Now we face the introduction of new possibilities available or near available in mobile devices that are or were only a part of using your laptop or desktop. Among those projected likely to be used are those that implement "immediate response."
Think of locating the closest gas station with "cheap" fuel. Think of finding a necessary service provider for a newly found reason for repair or for accident support. That may also require an authorization communication. And how about a reset of your gas car PIN?
Of course, these and others will come off what we have commonly used on our Web platforms, and these are all accepted business applications.

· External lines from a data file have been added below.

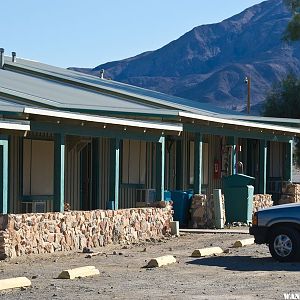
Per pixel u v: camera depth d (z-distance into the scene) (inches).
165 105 1284.4
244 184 1307.8
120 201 1203.9
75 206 1125.1
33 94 1117.7
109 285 666.2
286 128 1501.0
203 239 1075.3
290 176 1622.8
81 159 1141.1
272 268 770.8
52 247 909.8
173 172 1325.0
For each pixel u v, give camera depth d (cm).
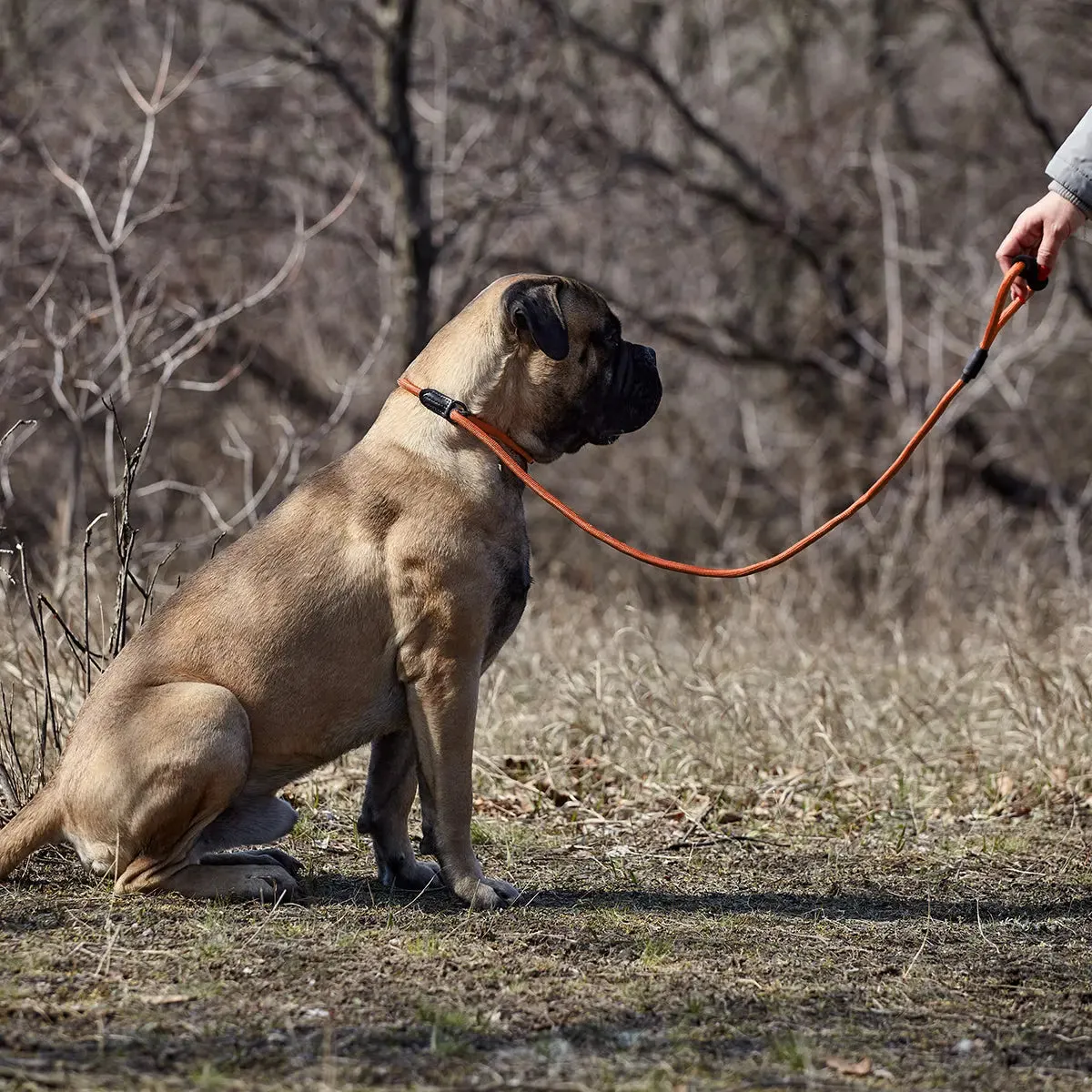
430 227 1677
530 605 1200
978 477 2120
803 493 2080
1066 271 2088
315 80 1900
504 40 1883
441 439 615
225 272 1888
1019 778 856
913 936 585
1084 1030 478
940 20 2291
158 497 1919
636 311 2153
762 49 2372
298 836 728
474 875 610
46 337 1166
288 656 602
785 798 812
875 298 2241
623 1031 468
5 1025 454
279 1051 441
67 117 1752
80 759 601
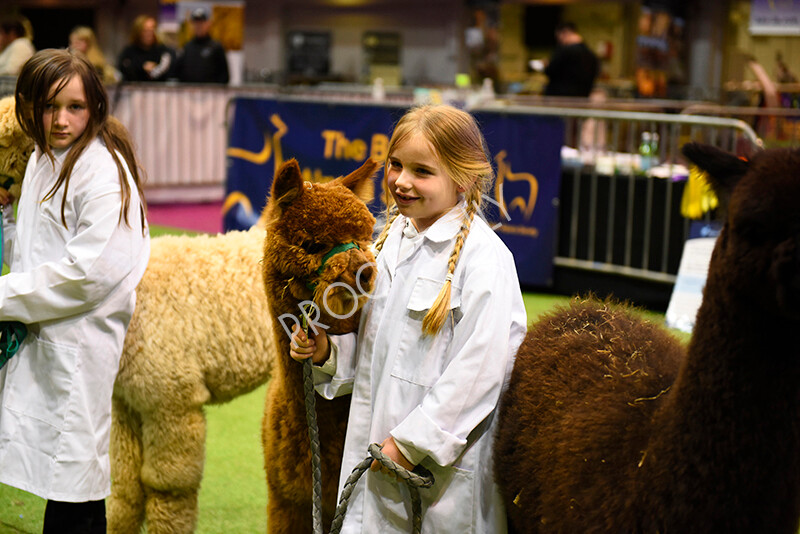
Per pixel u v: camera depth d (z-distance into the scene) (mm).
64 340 2498
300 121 7805
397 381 2150
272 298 2209
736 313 1646
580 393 2043
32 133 2523
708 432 1665
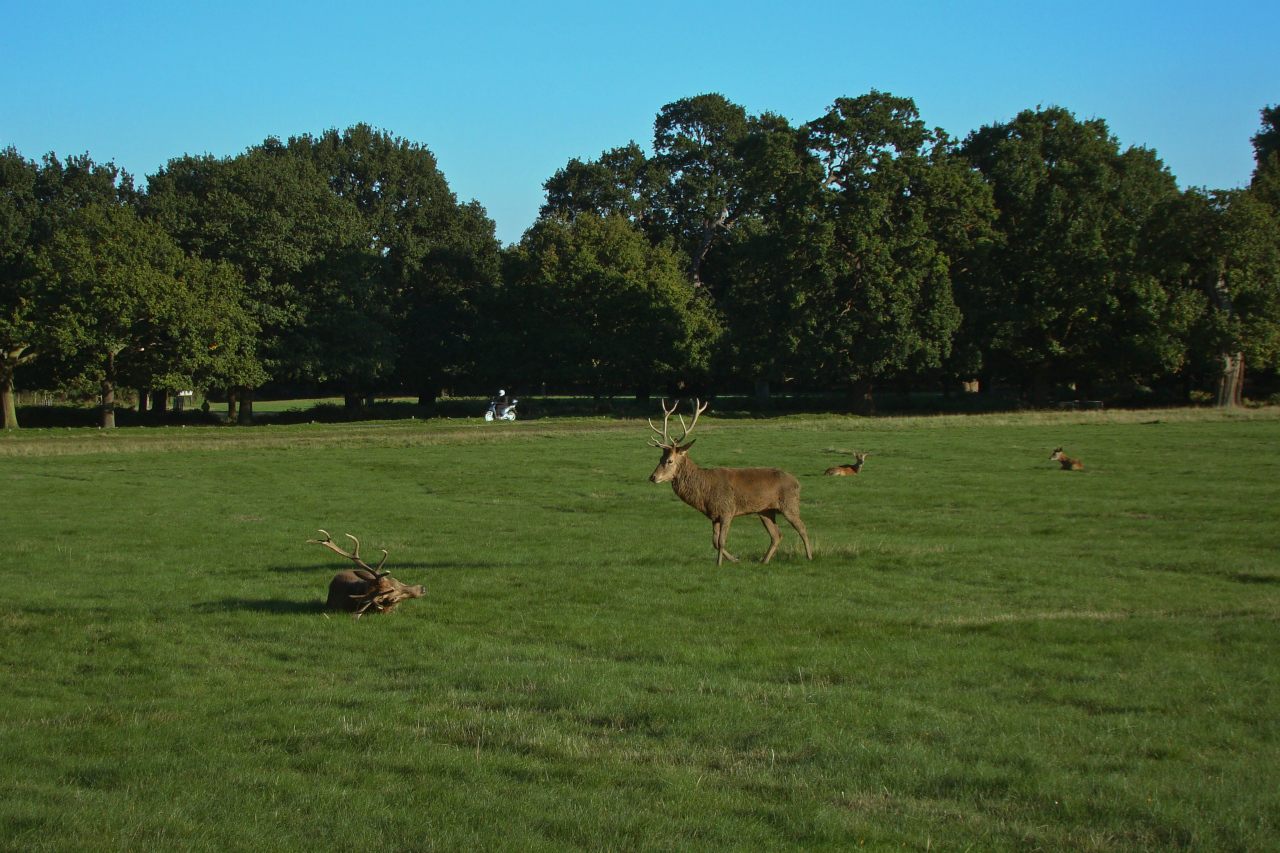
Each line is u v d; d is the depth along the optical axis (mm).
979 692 8750
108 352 53344
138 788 6762
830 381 61781
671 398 76125
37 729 8281
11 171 64438
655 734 7727
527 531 20562
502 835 5832
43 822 6098
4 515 24031
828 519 21250
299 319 62531
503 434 46500
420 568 16203
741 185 65938
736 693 8727
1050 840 5688
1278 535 17359
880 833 5777
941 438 40281
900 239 57594
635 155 84938
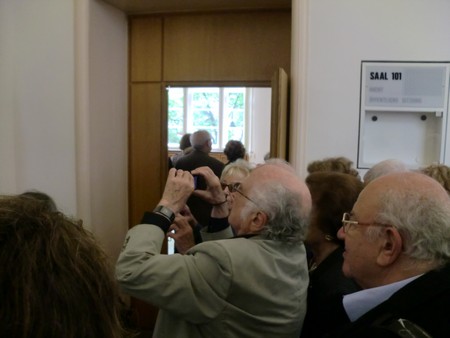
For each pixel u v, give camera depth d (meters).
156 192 3.08
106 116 2.82
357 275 0.84
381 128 2.34
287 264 1.05
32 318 0.40
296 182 1.11
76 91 2.57
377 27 2.25
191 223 1.61
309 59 2.30
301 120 2.32
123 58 3.00
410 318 0.66
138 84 3.05
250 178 1.13
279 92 2.07
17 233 0.44
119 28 2.93
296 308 1.06
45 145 2.63
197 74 2.96
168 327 1.11
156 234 1.11
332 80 2.29
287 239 1.07
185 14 2.93
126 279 1.02
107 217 2.87
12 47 2.62
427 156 2.33
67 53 2.57
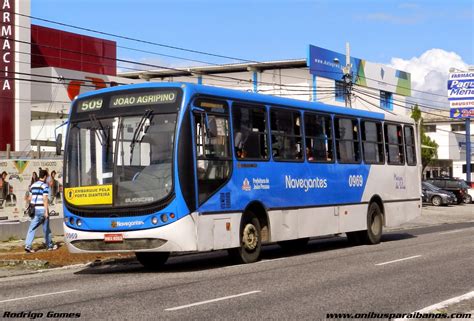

No one can ignore or be naive about personal calls, headline news, sport scores, dinner reservations, and dozens of other "personal" needs for that phone.
This technology is daunting in terms of the fleet manager. It also provides a golden opportunity along with the responsibility to represent the company to the driver.
While productivity is an admirable objective, safety of the driver and vehicle must be paramount. Unless very specific corporate policies and procedures are established and enforced, the safety of the driver is in question and corporate liability has litigation exposure. It also has to be communicated to and accepted by drivers. In practice, the fleet manager must refrain from requesting immediate responses causing driver distraction.
The opportunities exist because it gives every fleet manager who wants and needs advancement to be proactive in this very strategic area. Just imagine how your reputation would soar with a carefully planned initiative to senior management on how to manage the fleet's electronic future.
You are due, in our May issue of AF, to find a very detailed "white paper" on this entire topic. Mike Antich, our editorial director, and my partner here for the past 25 years, has spent months researching all aspects of driver distraction. It's worth reading and studying; it'll also give you the platform for an effective presentation to your bosses.
If you agree, I hope you get the recognition you will deserve and maybe a raise. Certainly, you'll have safer drivers, and that's a reward all by itself.